By: Dina Barela
Nowadays when we think about healthy eating, we automatically think of clean eating. Clean eating is typically believed to be foods that haven’t been processed prior to entering our mouths. We are societally programmed to view the middle aisles of the grocery store as the equivalent to the walk of shame, so we stay away. But does that mean the foods located along the perimeter of the store are exempt from the dreaded “processed foods” label once they’ve made it to our homes?
No, it’s actually the opposite. The term “processed foods” actually refers to food that has undergone a series of chemical operations in order to change it. This means heating up food with the purpose of cooking it. Mixing foods and spices together technically also falls under the category of “processed foods”. This doesn’t mean clean eating has been compromised and we have to switch to a raw meat diet. It’s quite possible maintain a healthy lifestyle through both cooked and raw foods.
Raw Foods: Advantages and Disadvantages
Often times, raw meats and foods aren’t the most popular choice. Most people are fearful of the safety issues that are frequently discussed publicly. Freezing meat 2 weeks prior to ingestion and defrosting it in the fridge allows for potential pathogens to be eliminated. Eating raw foods is better for weight loss and all of the vitamins are maintained, including the water-soluble C and B-Complex. Raw meats contain a higher level of moisture so it allows for a lighter feeling in our stomachs. Non-cooked cured meats such as sausage and salami are held at a high regard due to the probiotic health benefits.
While there are advantages to ingesting raw foods, there are certain concerns that deserve attention. Chicken contains polyunsaturated fats that are apt to oxidation, even at room temperatures. Once fats have been oxidized, they become inflammatory. Mishandling of raw meats lead to foodborne illnesses and potentially death. According to several studies, raw meats, are the second dangerous category of food.
Cooked Foods: Advantages and Disadvantages
Cooked foods are the most common foods eaten. It generally has a better taste when compared to raw. Applying heat to meats allows for certain bacteria to be killed off. By eating cooked foods, the moisture content is lowered and grants the option to eat less based on caloric intake. Cooked foods give us less active guts. Bacterial introduction is eliminated once food is cooked. Eating cruciferous vegetables in conjunction with cooked meats allot for heat sensitive water soluble vitamins to be maintained.

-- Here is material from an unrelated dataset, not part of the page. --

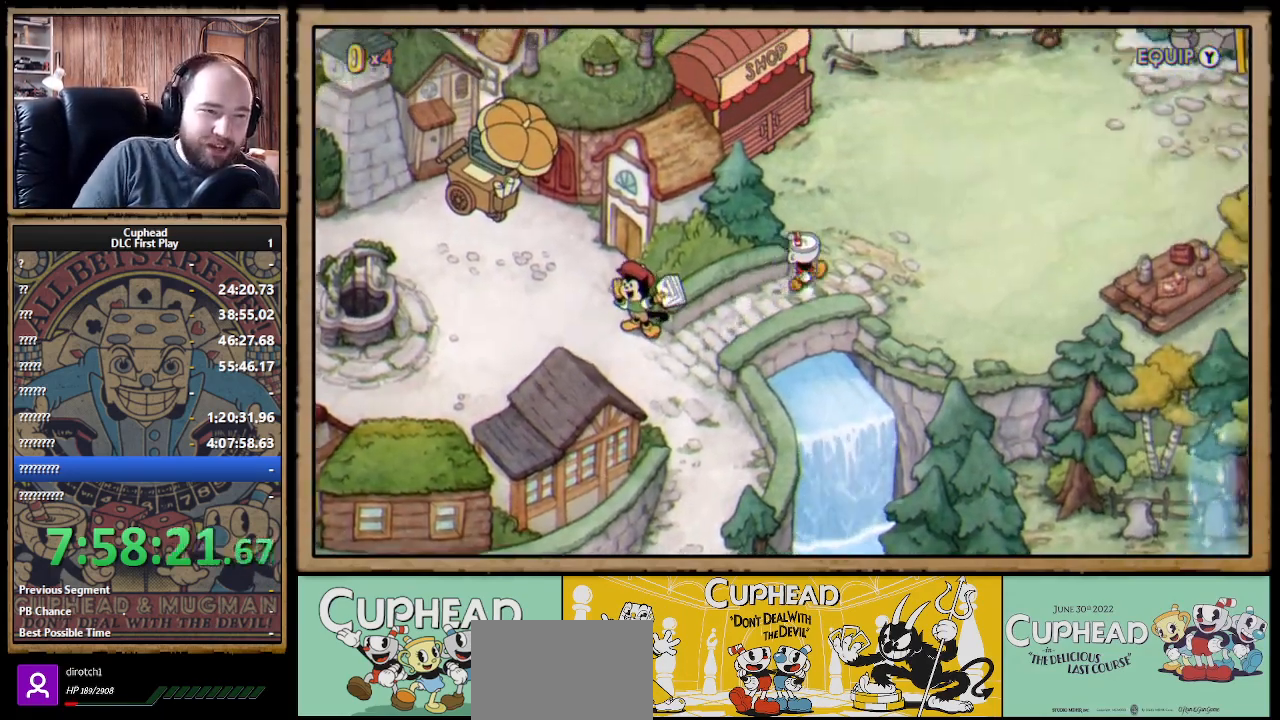
{"buttons": ["DPAD_UP"], "left_stick": "center", "right_stick": "center", "events": [[67, "DPAD_RIGHT", "up"]]}
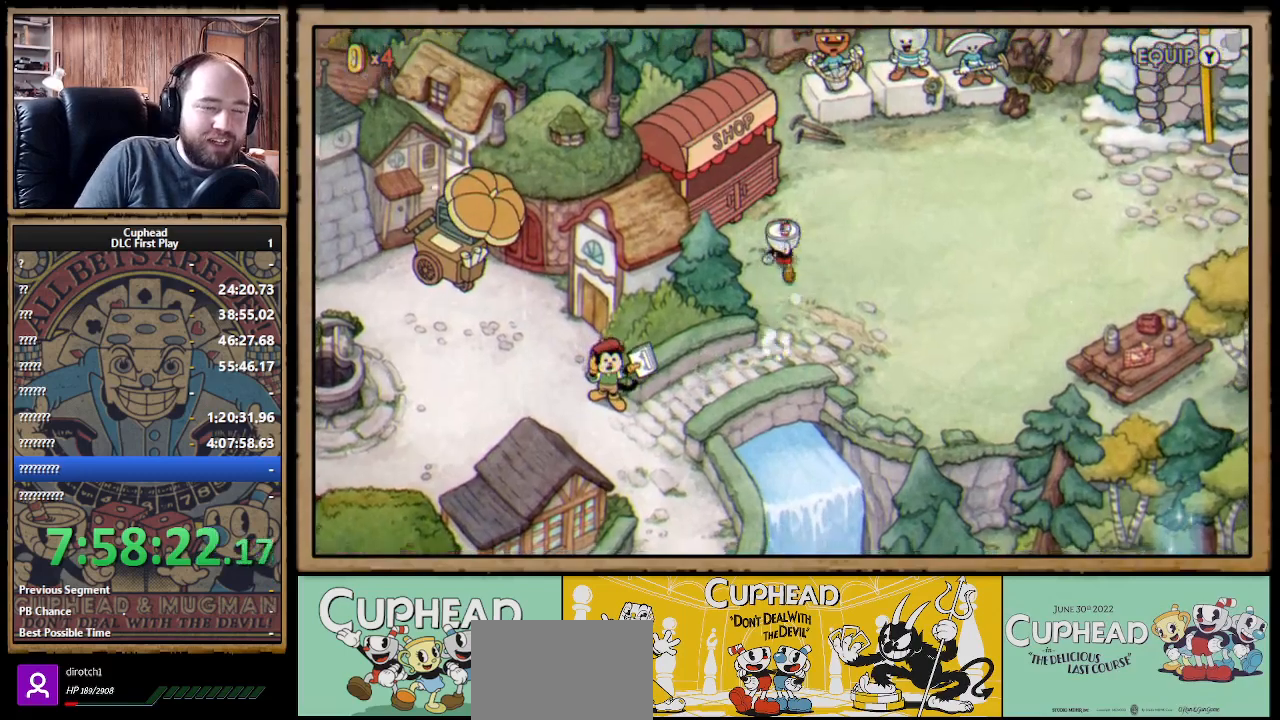
{"buttons": [], "left_stick": "center", "right_stick": "center", "events": [[33, "DPAD_LEFT", "down"], [250, "DPAD_LEFT", "up"], [250, "DPAD_UP", "up"]]}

Advanced Glycation End-Products (AGEs), the products formed when protein and sugar interact with a heat source. AGEs is responsible for the beautiful brown color on your cooked food. AGEs has been proven to be a catalyst in the physical degeneration process. Many studies have proven the physical degeneration is very minutely impacted by the AGEs formed from cooking.
Cooking meat at high temperatures cause carcinogens to be produced. When proteins, sugars, and creatine react with the high temperatures, they create Heterocyclic Amines (HCAs) and Polycyclic Aromatic Hydrocarbons (PAHs). PAHs are a group consisting of more than 100 different chemicals released during the burning of coal, oil, and wood. PAHs are responsible for the barbeque flavor. Multiple studies have produced inconclusive results of HCAs and PAHs having a direct link to cancer at small amounts. Cooking at low temperatures and using Olive Oil, Grape Seed Oil, Rosemary Extract, and Onion Powder are ways to reduce HCAs.
Raw or Cooked: Which way to go?
Deciding to eat food raw or cooked is to be determined based on personal preference. Both options present many health benefits and concerns. Every person is different and should choose whichever option helps reach health and energy goals.